## YOUR GOAL
Show every line in the entries below where the word "Rwanda" appears.

## DATASET CONTENT
--------------------

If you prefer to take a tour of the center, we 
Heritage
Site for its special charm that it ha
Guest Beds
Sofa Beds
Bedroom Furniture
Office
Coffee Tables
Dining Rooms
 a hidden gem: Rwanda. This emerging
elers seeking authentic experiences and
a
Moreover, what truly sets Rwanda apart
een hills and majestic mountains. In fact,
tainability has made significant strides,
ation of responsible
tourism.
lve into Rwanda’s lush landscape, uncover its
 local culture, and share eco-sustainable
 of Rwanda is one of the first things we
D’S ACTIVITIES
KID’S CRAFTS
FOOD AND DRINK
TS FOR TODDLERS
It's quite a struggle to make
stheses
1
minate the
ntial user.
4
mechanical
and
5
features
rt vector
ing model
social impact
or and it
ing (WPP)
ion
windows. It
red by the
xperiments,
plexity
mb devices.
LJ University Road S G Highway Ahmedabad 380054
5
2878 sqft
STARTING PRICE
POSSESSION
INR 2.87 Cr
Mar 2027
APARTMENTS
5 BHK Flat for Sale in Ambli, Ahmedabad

--------------------

## WRITTEN REPLY
 a hidden gem: Rwanda. This emerging
Moreover, what truly sets Rwanda apart
lve into Rwanda’s lush landscape, uncover its
 of Rwanda is one of the first things we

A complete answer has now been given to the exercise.